*** Opening of Exercise input ***
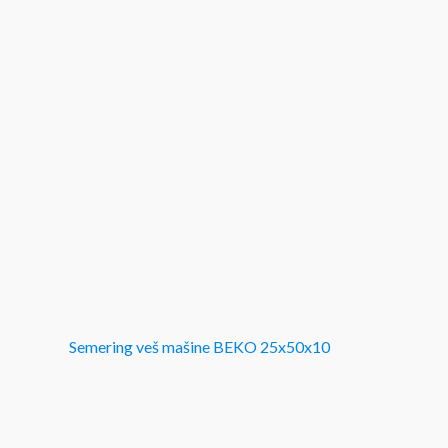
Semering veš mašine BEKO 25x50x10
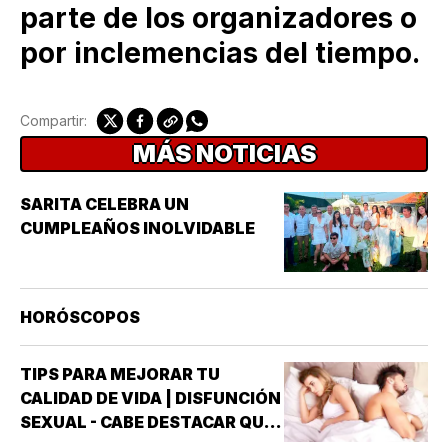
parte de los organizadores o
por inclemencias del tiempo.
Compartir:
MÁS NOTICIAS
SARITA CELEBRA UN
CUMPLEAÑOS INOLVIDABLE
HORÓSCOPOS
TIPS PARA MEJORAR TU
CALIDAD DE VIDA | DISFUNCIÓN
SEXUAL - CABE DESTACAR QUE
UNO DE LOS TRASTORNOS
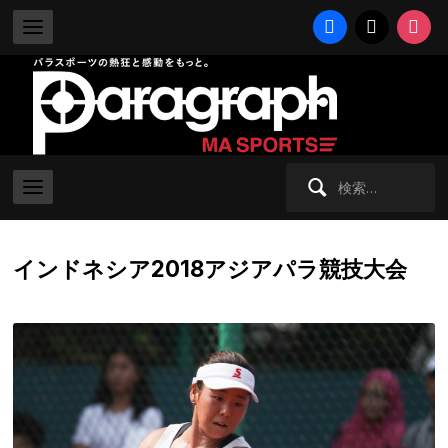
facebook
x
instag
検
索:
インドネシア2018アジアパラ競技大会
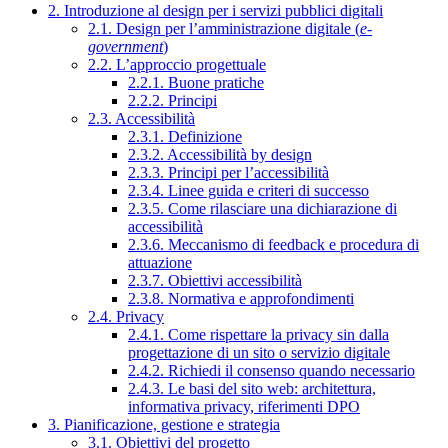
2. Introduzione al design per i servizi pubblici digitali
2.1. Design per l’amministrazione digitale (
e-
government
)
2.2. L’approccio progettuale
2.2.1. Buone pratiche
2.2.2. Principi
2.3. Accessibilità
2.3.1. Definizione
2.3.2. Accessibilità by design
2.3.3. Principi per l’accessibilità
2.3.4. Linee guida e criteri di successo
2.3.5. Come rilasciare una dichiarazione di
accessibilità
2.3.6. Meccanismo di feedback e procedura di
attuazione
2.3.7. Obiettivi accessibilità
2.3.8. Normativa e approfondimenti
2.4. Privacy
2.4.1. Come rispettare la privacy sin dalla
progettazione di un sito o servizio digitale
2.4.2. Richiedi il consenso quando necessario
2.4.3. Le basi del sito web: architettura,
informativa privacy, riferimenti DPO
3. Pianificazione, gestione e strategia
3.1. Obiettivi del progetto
*** Close of Exercise input ***
*** Opening of Exercise input ***
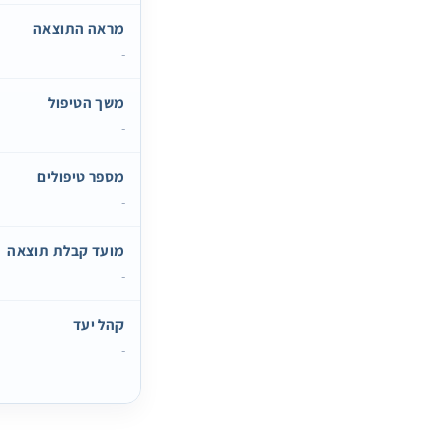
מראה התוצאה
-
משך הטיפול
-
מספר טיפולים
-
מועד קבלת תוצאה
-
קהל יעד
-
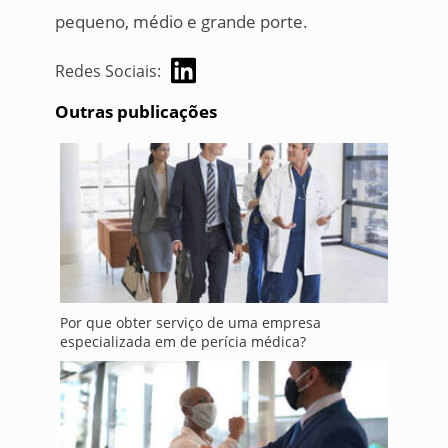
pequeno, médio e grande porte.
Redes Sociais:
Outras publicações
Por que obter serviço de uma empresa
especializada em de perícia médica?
*** Close of Exercise input ***
*** Opening of Exercise input ***
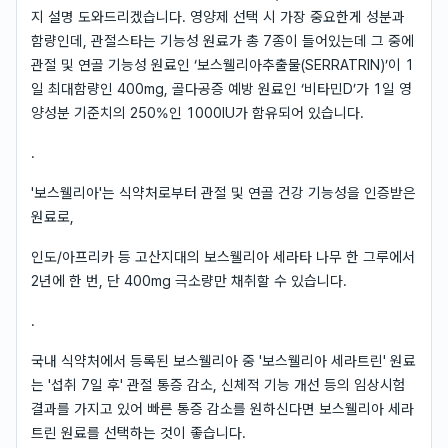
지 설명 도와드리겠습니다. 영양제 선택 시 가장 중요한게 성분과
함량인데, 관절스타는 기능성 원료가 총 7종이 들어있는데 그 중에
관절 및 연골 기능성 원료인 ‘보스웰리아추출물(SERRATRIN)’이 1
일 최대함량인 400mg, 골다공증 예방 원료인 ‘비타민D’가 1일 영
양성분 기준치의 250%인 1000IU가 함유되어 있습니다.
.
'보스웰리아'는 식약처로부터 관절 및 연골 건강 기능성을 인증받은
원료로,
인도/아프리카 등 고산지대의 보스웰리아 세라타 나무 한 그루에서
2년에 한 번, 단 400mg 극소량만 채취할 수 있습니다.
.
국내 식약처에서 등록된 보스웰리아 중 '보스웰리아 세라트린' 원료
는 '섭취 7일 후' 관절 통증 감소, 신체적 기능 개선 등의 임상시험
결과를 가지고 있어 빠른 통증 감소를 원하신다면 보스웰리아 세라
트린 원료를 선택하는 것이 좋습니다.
*** Close of Exercise input ***
**Exercise**
Look through the data above and return exactly the lines from the one that contains "2.1. Design per" to the one that contains "2.3.5. Come rilasciare una dichiarazione di", inclusive, with nothing else.

**Task answer**
2.1. Design per l’amministrazione digitale (
e-
government
)
2.2. L’approccio progettuale
2.2.1. Buone pratiche
2.2.2. Principi
2.3. Accessibilità
2.3.1. Definizione
2.3.2. Accessibilità by design
2.3.3. Principi per l’accessibilità
2.3.4. Linee guida e criteri di successo
2.3.5. Come rilasciare una dichiarazione di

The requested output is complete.